As my colleague Will Douglas Heaven writes in story on the failure: “Meta’s fallacy—and its arrogance—reveal again that Big Tech has a blind spot about the severe limitations of large language models.”
The launch of Galactica is not only premature, but it also shows how the efforts of AI researchers to make large language models more secure are flawed.
Meta could have been confident that Galactica outperformed its competitors in creating scientific content. But its own testing of the model for bias and honesty should have prevented the company from releasing it into the wild.
One common way researchers aim to make large language models less likely to generate malicious content is to filter out certain keywords. But it’s hard to create a filter that can capture all the nuances that humans might be annoyed by. The company will save itself from a world of trouble if it conducts more adversarial testing of Galactica, in which researchers will try to make it revive as many different false results as possible. .
Meta . researchers measure model for bias and fidelity, and although it performs slightly better than competitors like GPT-3 and Meta itself OPT . model, it provided a lot of biased or incorrect answers. And there are also some other limitations. This model is trained on open-access scientific resources, but many scientific articles and textbooks are restricted behind fee walls. This inevitably leads to Galactica using more sketchy secondary sources.

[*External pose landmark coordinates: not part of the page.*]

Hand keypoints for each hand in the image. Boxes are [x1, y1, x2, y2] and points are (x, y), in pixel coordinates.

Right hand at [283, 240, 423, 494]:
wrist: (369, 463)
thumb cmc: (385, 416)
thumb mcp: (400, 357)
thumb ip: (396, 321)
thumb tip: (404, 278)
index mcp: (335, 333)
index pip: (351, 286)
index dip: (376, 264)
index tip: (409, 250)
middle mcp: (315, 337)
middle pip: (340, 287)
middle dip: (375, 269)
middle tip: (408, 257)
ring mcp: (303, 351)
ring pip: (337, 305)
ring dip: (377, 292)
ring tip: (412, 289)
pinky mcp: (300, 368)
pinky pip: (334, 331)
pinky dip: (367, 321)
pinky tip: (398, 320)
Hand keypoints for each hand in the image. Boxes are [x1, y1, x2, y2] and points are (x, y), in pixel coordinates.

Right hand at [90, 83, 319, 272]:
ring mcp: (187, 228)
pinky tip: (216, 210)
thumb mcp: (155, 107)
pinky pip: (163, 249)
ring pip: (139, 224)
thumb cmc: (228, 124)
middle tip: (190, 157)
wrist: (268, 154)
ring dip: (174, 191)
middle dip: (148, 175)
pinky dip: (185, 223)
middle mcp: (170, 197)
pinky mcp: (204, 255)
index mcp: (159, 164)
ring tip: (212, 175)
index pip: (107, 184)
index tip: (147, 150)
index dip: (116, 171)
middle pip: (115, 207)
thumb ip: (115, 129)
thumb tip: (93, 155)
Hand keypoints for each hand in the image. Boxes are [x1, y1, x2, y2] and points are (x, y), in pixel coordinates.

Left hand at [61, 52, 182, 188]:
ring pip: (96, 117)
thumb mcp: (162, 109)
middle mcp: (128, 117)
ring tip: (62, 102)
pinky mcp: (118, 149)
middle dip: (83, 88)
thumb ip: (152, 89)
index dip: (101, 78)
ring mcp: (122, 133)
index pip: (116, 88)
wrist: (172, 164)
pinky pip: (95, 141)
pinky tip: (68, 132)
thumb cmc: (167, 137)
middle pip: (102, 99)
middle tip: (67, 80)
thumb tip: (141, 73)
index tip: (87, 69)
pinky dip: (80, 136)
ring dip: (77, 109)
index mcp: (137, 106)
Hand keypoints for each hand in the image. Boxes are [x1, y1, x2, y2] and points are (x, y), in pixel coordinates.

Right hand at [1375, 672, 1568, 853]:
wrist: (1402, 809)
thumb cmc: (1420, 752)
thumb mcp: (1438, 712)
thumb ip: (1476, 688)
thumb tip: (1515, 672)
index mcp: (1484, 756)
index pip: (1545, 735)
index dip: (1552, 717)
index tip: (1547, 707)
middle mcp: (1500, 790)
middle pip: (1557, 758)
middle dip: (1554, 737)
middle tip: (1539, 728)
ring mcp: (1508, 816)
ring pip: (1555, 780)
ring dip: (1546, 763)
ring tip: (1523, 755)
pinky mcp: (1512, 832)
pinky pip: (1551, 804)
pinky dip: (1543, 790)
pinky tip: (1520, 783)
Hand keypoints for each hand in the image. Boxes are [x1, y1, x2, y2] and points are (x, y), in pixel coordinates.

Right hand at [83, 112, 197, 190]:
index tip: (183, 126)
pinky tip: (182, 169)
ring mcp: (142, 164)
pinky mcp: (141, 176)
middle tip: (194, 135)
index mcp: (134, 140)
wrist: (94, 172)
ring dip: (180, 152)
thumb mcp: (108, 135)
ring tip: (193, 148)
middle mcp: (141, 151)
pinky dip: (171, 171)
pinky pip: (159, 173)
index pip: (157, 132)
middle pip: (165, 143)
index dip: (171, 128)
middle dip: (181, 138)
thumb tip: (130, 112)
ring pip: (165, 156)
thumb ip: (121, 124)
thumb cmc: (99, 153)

Galactica also seems to be an example of how we don’t really need AI to do it. Looks like it doesn’t even achieve Meta’s stated goal of helping scientists work faster. In fact, it will require them to put a lot of effort into verifying whether the information from the model is correct.
It’s really disappointing (but not at all surprising) to see big AI labs, which should have known better, hype such flawed technologies. We know that language models tend to Recreate stereotypes and assert falsehoods as truth. We know they can “hallucinate” or fabricate content, such as wiki articles about the history of bears in space. But failure is at least useful for one thing. It reminds us that the only thing large language models “know” for sure is how words and sentences are formed. Everything else is conjecture.